:: DATASET ENTRIES ::
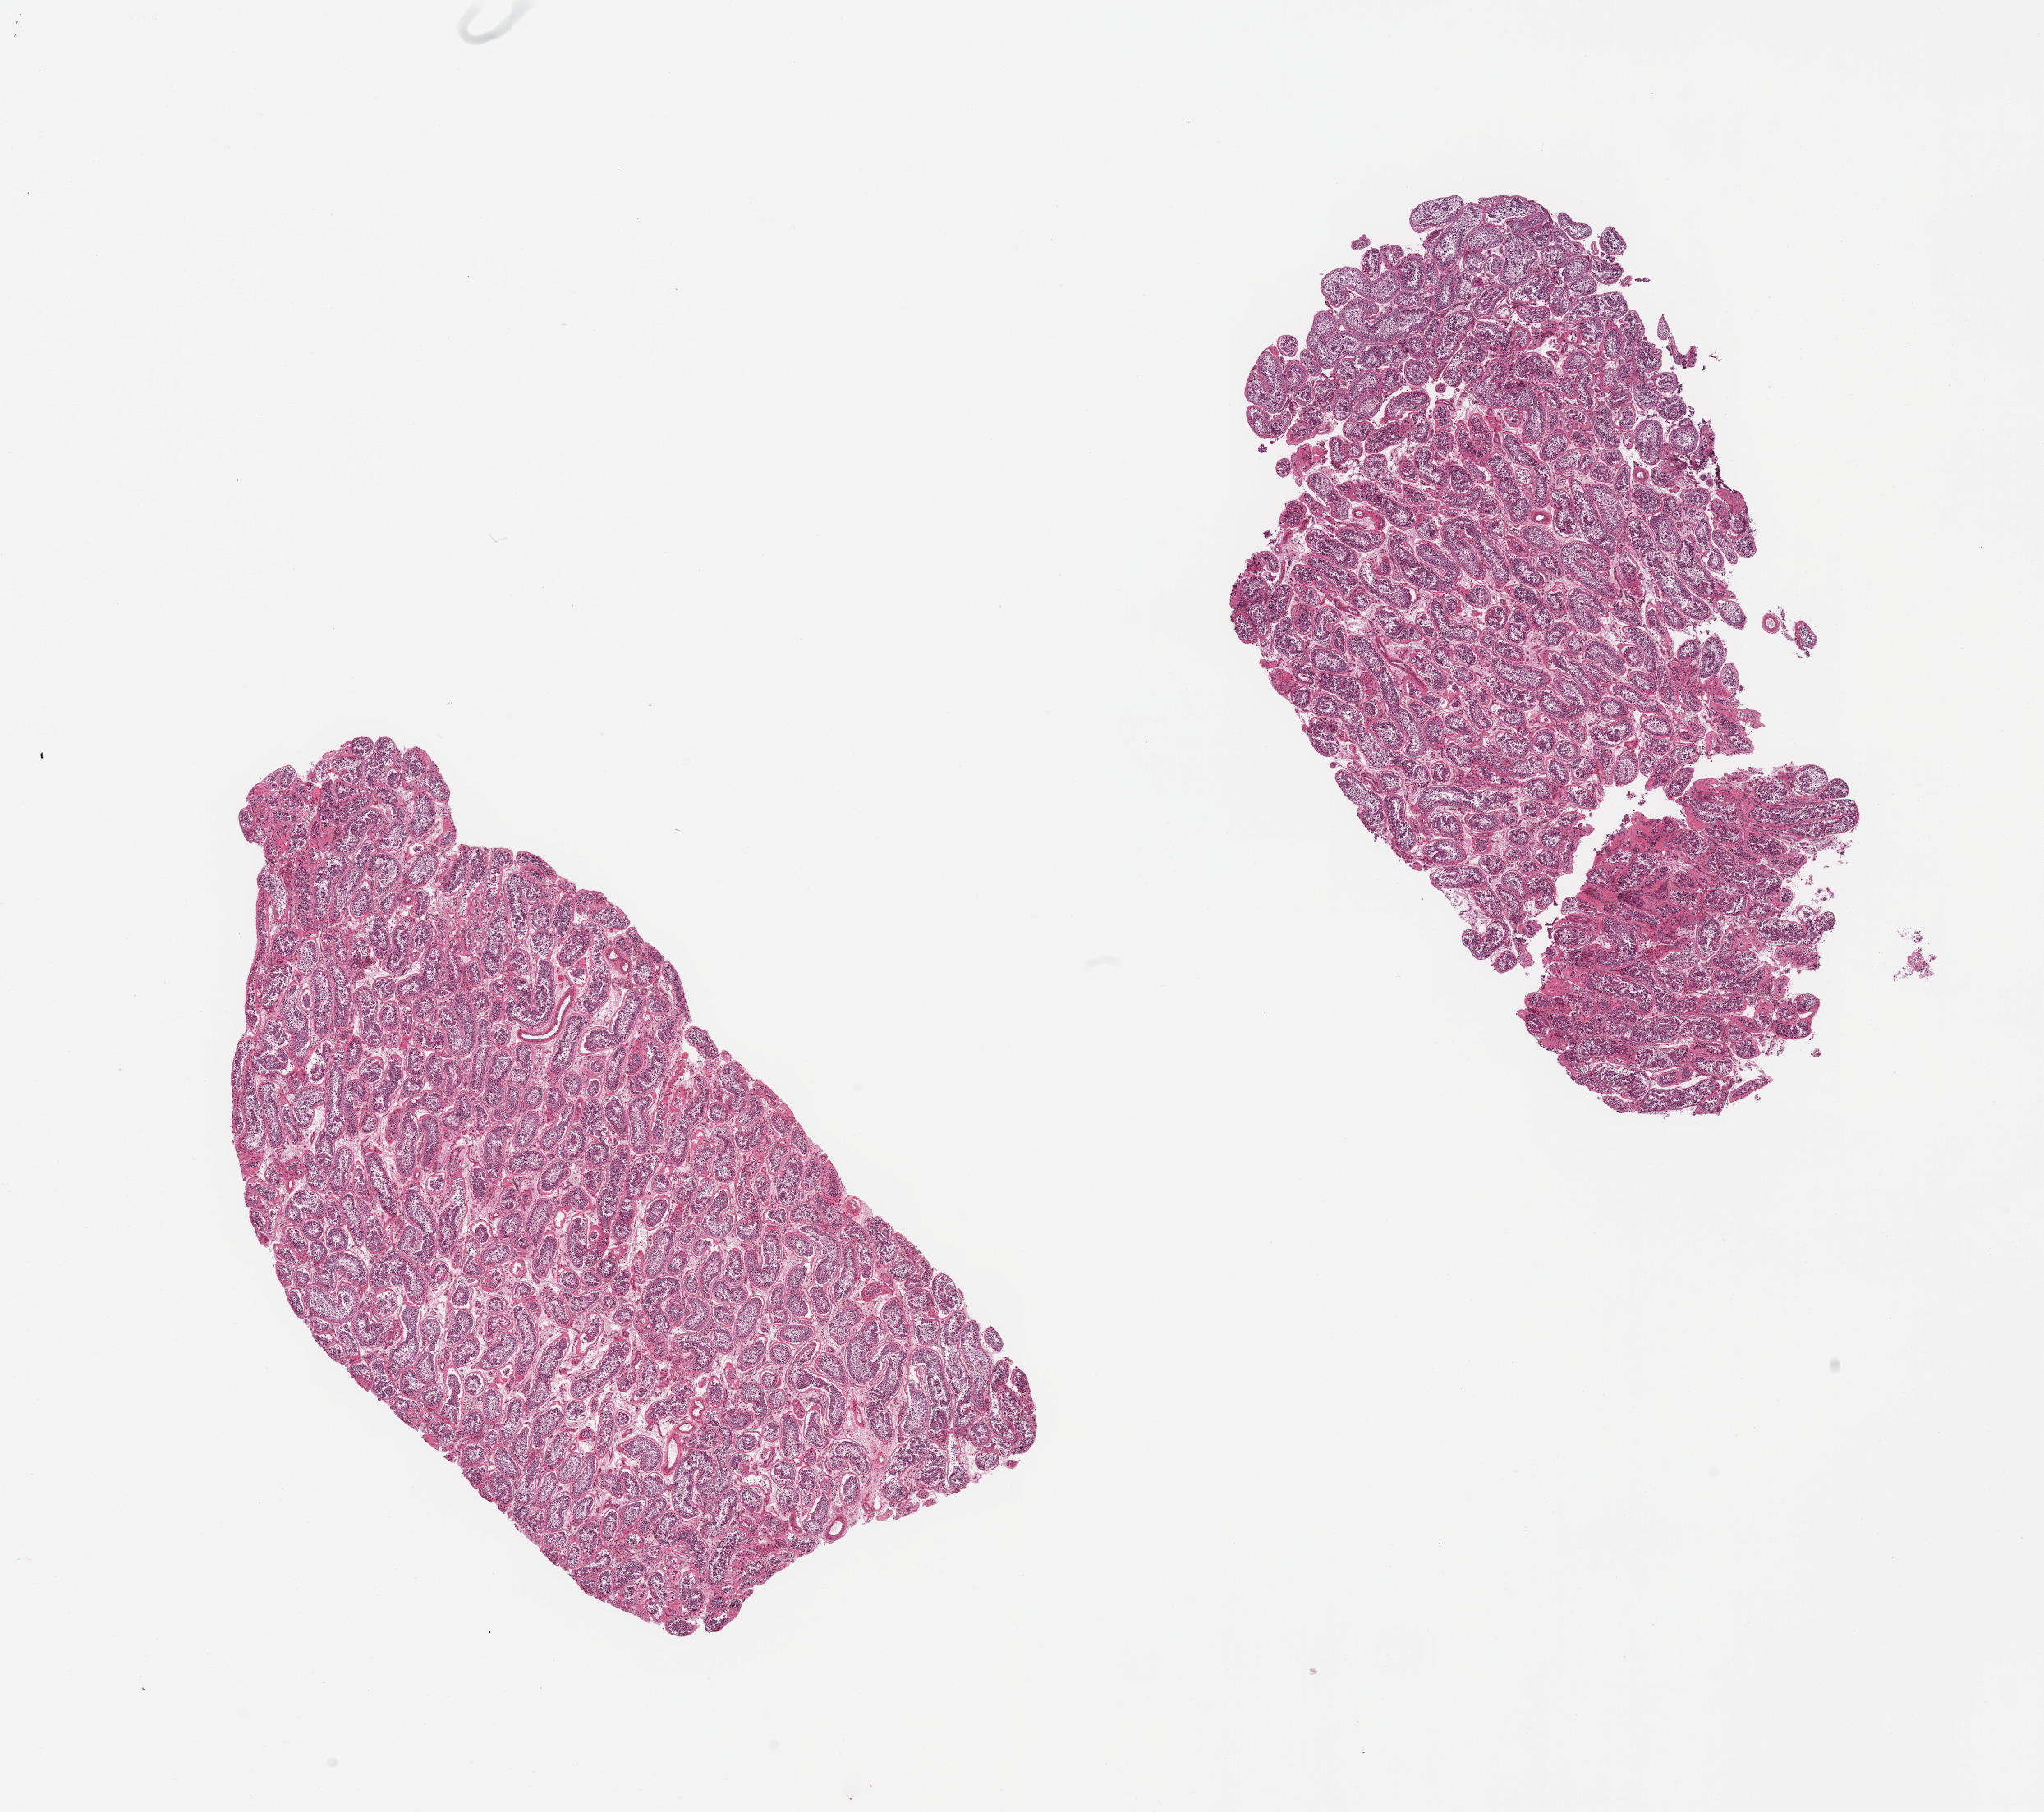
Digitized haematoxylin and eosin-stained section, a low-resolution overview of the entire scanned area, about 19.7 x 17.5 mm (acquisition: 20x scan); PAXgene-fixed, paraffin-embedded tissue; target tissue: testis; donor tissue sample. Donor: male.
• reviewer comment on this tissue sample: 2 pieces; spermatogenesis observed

* * *

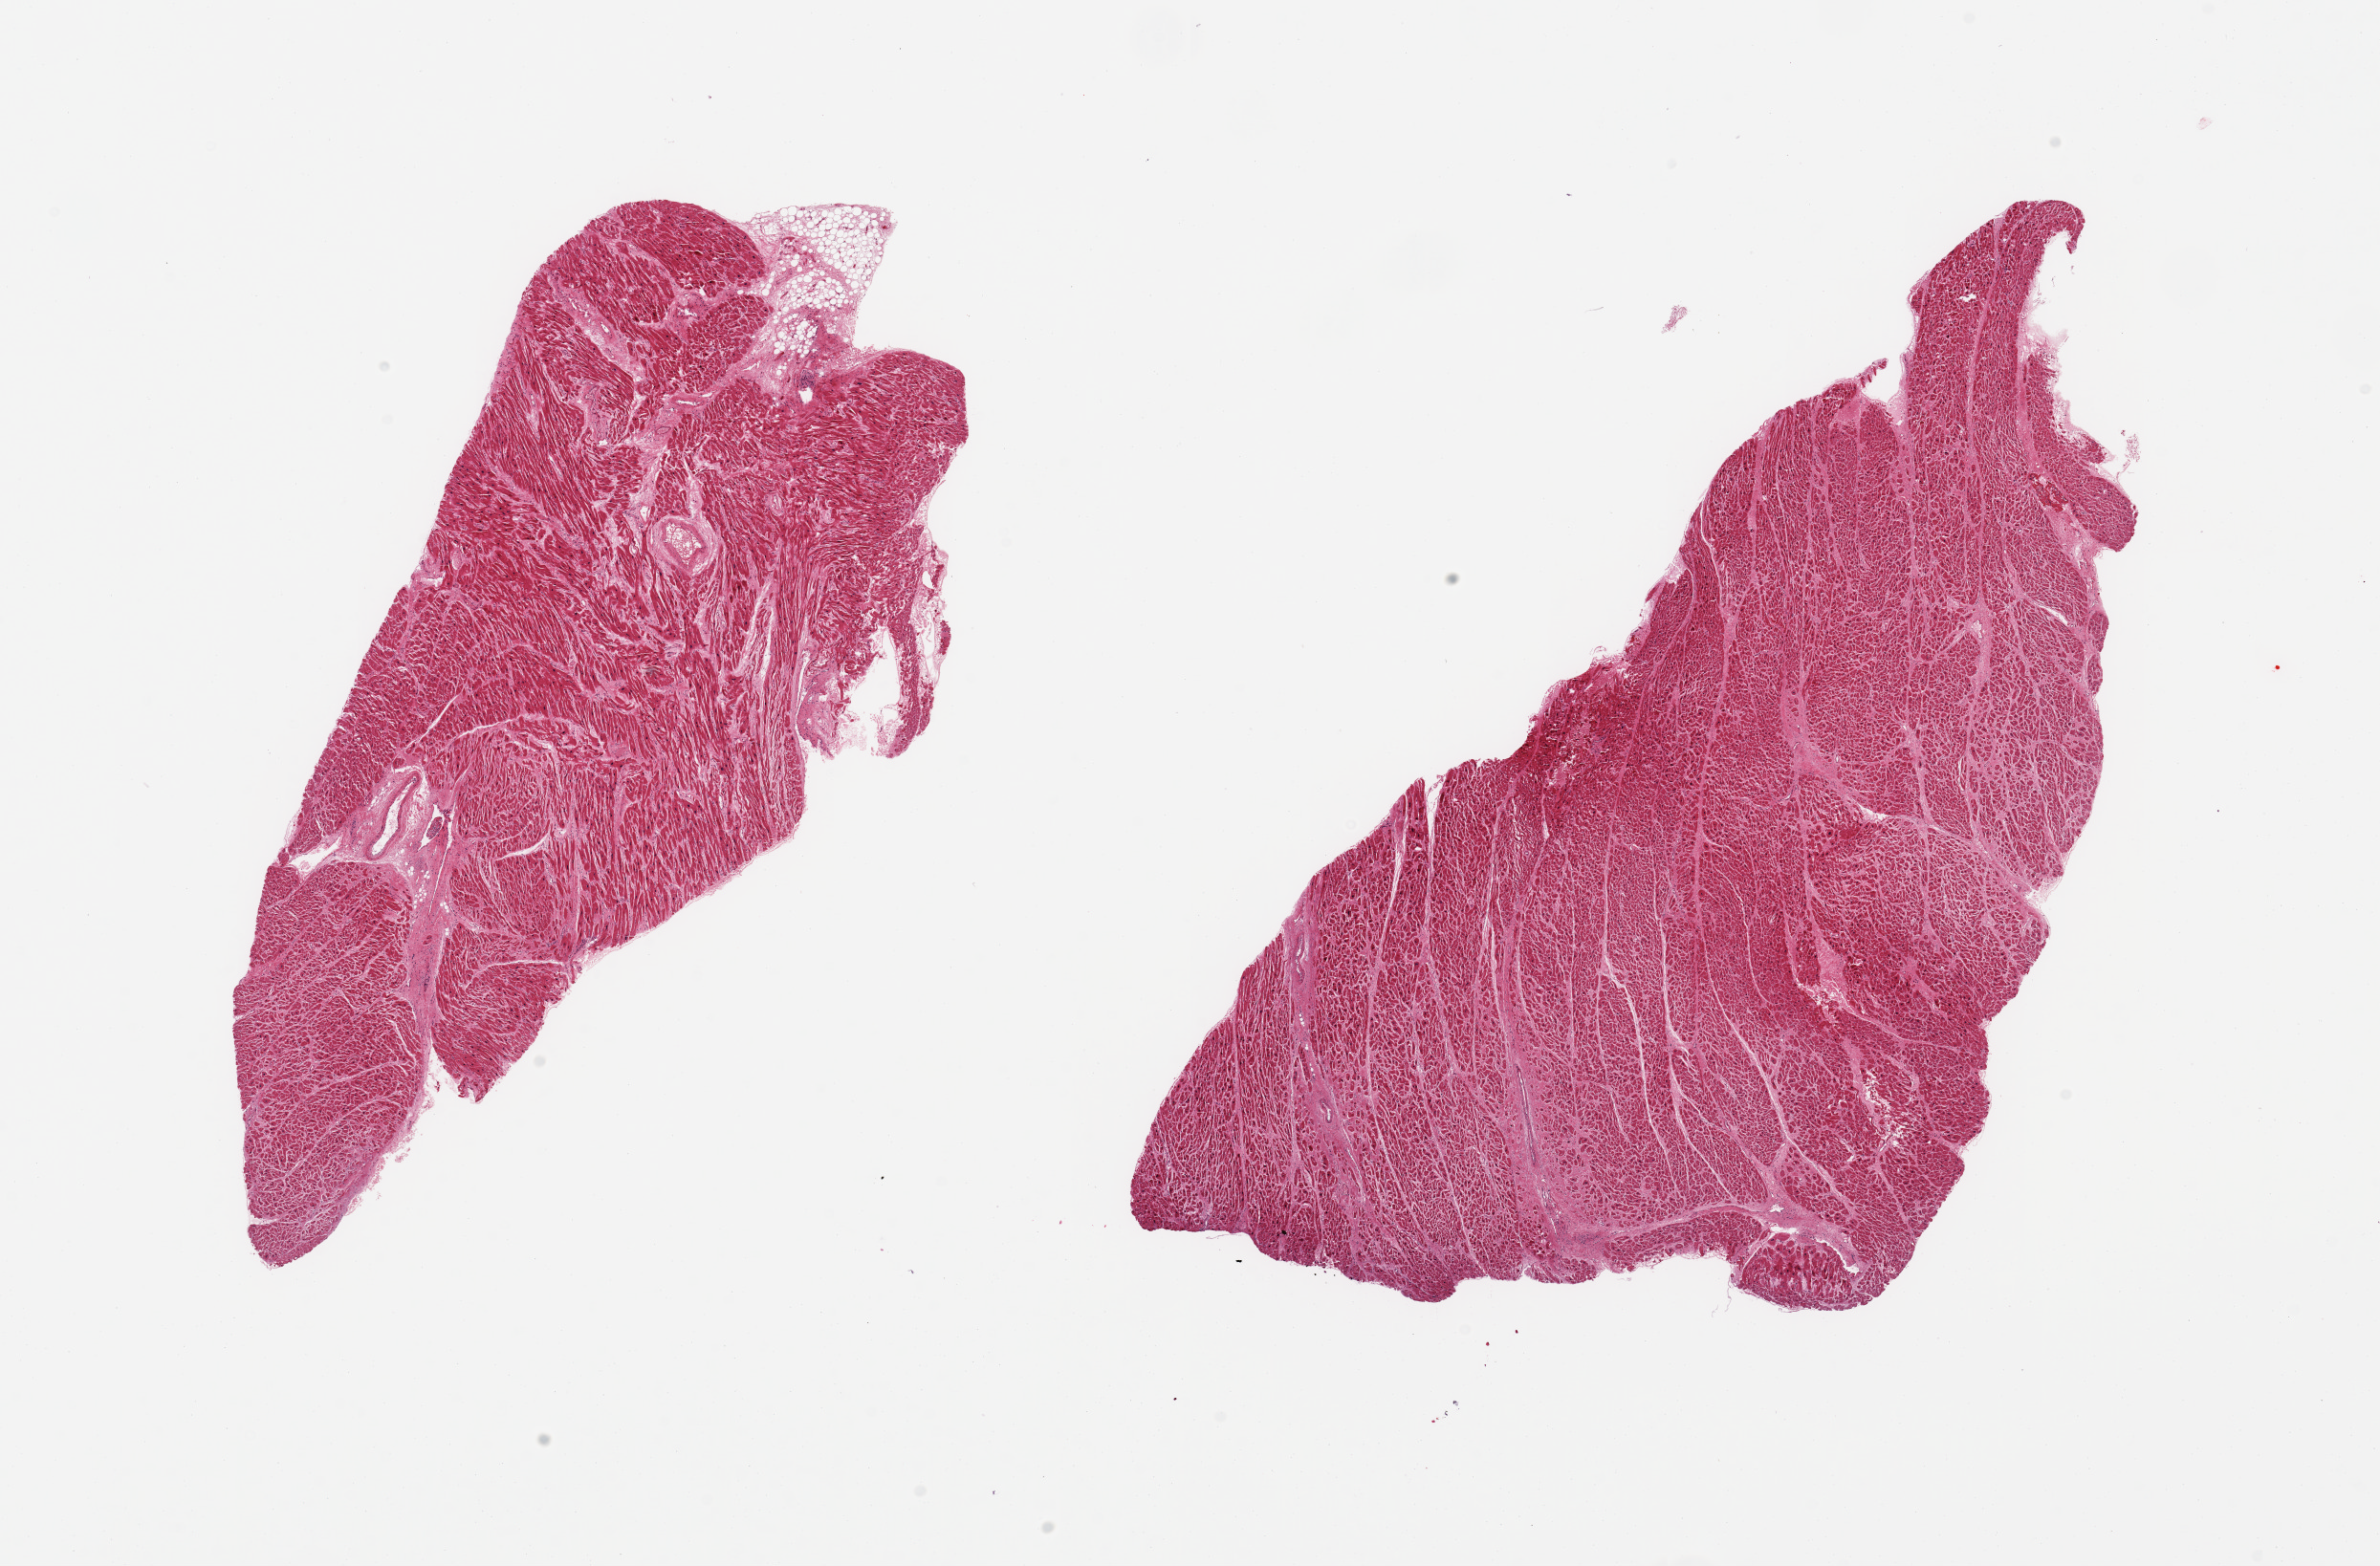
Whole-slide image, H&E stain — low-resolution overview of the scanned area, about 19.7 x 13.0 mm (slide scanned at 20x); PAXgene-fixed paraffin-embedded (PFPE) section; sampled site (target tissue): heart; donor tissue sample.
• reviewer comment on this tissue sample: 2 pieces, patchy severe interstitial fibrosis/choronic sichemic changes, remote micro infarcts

:: WHAT THE TASK ASKS ::
Within the material above, transcribe exactly the lines that run from the line holding "Digitized haematoxylin and" through the line holding "pieces; spermatogenesis observed".

:: OUTPUT OF THE TASK ::
Digitized haematoxylin and eosin-stained section, a low-resolution overview of the entire scanned area, about 19.7 x 17.5 mm (acquisition: 20x scan); PAXgene-fixed, paraffin-embedded tissue; target tissue: testis; donor tissue sample. Donor: male.
• reviewer comment on this tissue sample: 2 pieces; spermatogenesis observed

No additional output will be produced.